(DATA EXTRACTS begins)

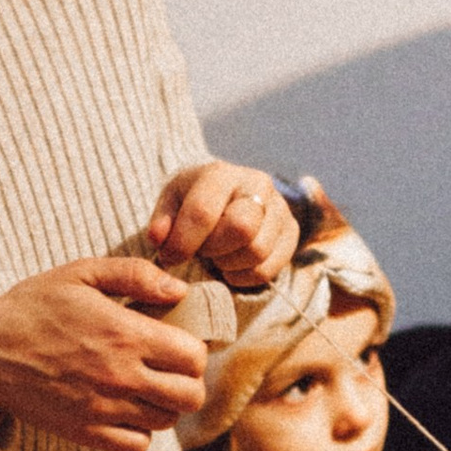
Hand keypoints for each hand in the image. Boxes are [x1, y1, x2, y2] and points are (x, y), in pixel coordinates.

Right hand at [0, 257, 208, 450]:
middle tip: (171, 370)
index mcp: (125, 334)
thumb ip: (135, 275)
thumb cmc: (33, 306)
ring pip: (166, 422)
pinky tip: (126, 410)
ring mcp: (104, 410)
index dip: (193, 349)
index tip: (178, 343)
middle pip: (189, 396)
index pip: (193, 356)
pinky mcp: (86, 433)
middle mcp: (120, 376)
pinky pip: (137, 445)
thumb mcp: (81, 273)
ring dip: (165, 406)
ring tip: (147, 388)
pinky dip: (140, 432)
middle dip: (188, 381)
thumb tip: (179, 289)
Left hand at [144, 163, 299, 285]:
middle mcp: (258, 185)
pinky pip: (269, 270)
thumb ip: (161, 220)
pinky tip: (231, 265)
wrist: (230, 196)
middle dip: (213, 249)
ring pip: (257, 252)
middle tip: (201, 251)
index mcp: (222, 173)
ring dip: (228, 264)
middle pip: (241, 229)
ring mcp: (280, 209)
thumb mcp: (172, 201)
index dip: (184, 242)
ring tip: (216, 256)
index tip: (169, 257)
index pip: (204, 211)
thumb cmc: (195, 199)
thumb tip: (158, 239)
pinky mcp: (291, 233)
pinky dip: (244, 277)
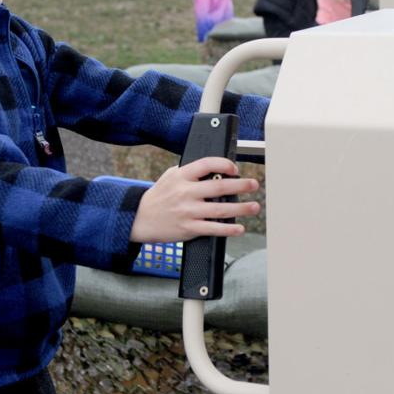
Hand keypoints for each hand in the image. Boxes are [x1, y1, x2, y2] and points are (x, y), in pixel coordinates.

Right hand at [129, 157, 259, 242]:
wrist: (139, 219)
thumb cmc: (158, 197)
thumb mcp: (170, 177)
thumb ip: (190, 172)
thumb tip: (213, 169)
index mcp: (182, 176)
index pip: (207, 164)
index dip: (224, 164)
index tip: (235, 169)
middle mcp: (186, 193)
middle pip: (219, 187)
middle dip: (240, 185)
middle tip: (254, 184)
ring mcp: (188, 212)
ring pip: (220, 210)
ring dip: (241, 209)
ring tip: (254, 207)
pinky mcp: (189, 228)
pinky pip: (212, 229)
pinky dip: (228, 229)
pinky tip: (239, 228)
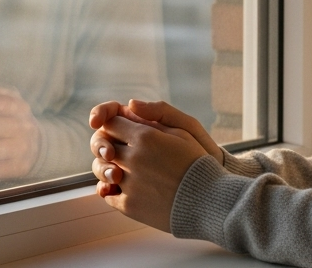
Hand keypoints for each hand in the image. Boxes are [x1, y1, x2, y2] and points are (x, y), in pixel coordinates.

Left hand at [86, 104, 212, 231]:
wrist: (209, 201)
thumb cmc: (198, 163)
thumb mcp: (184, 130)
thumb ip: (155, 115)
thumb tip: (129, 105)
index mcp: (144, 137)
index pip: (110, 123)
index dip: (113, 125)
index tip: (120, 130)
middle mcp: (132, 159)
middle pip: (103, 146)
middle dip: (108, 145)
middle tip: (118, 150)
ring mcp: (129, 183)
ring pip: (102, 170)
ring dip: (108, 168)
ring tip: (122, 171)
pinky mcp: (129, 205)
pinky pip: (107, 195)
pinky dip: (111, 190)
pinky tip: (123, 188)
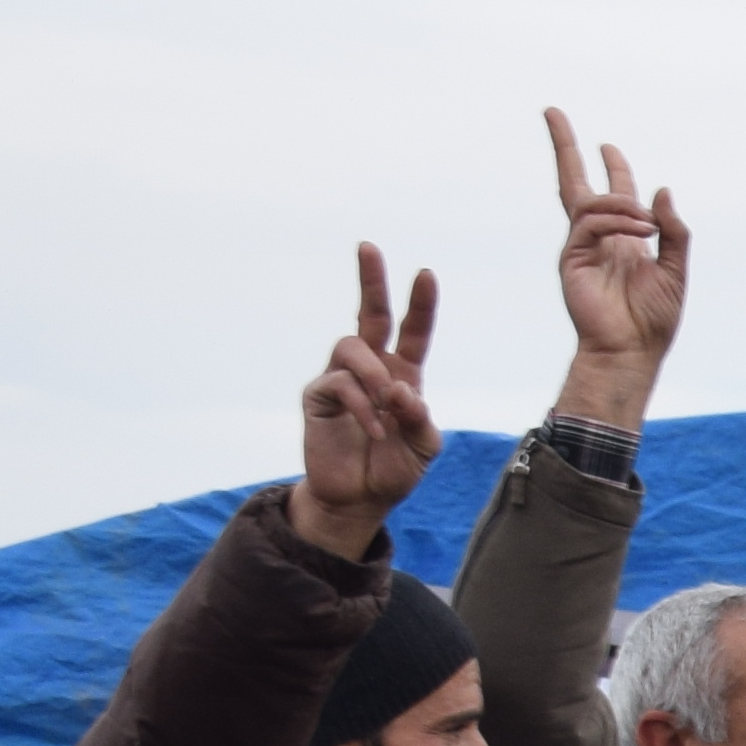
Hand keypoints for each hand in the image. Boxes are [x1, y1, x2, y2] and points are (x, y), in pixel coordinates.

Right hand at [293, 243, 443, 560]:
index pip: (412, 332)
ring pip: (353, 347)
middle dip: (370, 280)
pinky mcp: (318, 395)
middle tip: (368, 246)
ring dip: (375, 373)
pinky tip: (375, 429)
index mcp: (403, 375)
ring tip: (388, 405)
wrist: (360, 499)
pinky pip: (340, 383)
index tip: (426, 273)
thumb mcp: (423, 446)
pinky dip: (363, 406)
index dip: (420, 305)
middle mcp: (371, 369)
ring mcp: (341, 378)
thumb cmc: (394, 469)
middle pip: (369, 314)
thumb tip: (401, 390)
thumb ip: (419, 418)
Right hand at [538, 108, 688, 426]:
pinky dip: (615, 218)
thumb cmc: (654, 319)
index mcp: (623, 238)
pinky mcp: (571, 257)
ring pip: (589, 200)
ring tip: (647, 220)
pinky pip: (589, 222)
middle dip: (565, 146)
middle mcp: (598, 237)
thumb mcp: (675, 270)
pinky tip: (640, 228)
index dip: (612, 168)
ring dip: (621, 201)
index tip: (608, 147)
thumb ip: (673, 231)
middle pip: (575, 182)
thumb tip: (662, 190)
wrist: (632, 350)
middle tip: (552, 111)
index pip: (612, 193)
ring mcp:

(DATA EXTRACTS ends)

ACTIVITY: Repeat, with no pictures, each line from the beginning of the data through the line containing "pinky tip: (123, 188)", inclusive.

ANSWER SPACE:
Hand keypoints for each hand in the image. Boxes are [x1, y1, x2, y2] and points are (x, y), in pixel coordinates.

Right hand at [0, 257, 208, 450]:
middle tip: (171, 370)
index mcp: (125, 334)
thumb ip: (135, 275)
thumb cmc: (33, 306)
ring pip: (166, 422)
pinky tip: (126, 410)
ring mcp: (104, 410)
index dip: (193, 349)
index tip: (178, 343)
middle pip: (189, 396)
index pip: (193, 356)
pinky mcp: (86, 433)
middle mcp: (120, 376)
pinky pip: (137, 445)
thumb mcp: (81, 273)
ring dip: (165, 406)
ring tip: (147, 388)
pinky dip: (140, 432)
middle dip: (188, 381)
thumb tip: (179, 289)
Left hand at [144, 163, 299, 285]:
middle mcp: (258, 185)
pinky pip: (269, 270)
thumb ip: (161, 220)
pinky tip: (231, 265)
wrist: (230, 196)
middle dip: (213, 249)
ring pip: (257, 252)
middle tip: (201, 251)
index mcp: (222, 173)
ring dip: (228, 264)
middle pip: (241, 229)
ring mcp: (280, 209)
thumb mcp: (172, 201)
index dip: (184, 242)
ring tip: (216, 256)
index tip: (169, 257)
index pip: (204, 211)
thumb cmc: (195, 199)
thumb tip: (158, 239)
pinky mcp: (291, 233)
pinky dip: (244, 277)
Hand keypoints for each hand in the image. Boxes are [x1, y1, x2, y2] and points are (x, y), in pixel coordinates.

Right hand at [129, 157, 259, 242]:
wrist: (139, 219)
thumb cmc: (158, 197)
thumb mcp: (170, 177)
thumb ip: (190, 172)
thumb tip: (213, 169)
index mcp: (182, 176)
index pip: (207, 164)
index dip: (224, 164)
index tip: (235, 169)
middle mcp: (186, 193)
middle pip: (219, 187)
middle dip: (240, 185)
middle tip: (254, 184)
ring mcp: (188, 212)
ring pip: (220, 210)
ring dip: (241, 209)
ring tip: (254, 207)
pinky mcp: (189, 228)
pinky pip: (212, 229)
pinky dip: (228, 229)
pinky tip: (239, 228)
Hand keypoints for each hand in the image. Boxes are [x1, y1, x2, y2] and points are (x, y), in pixel coordinates.

Left hand at [86, 104, 212, 231]:
wrist: (209, 201)
thumb cmc: (198, 163)
thumb mcp: (184, 130)
thumb ip: (155, 115)
thumb tip: (129, 105)
index mcp: (144, 137)
index pip: (110, 123)
index dip: (113, 125)
index tip: (120, 130)
middle mcp: (132, 159)
middle pip: (103, 146)
middle dip: (108, 145)
middle tip: (118, 150)
ring mcp: (129, 183)
ring pip: (102, 170)
ring dip: (108, 168)
ring tip: (122, 171)
pinky mcp: (129, 205)
pinky pip: (107, 195)
pinky dip: (111, 190)
pinky tip: (123, 188)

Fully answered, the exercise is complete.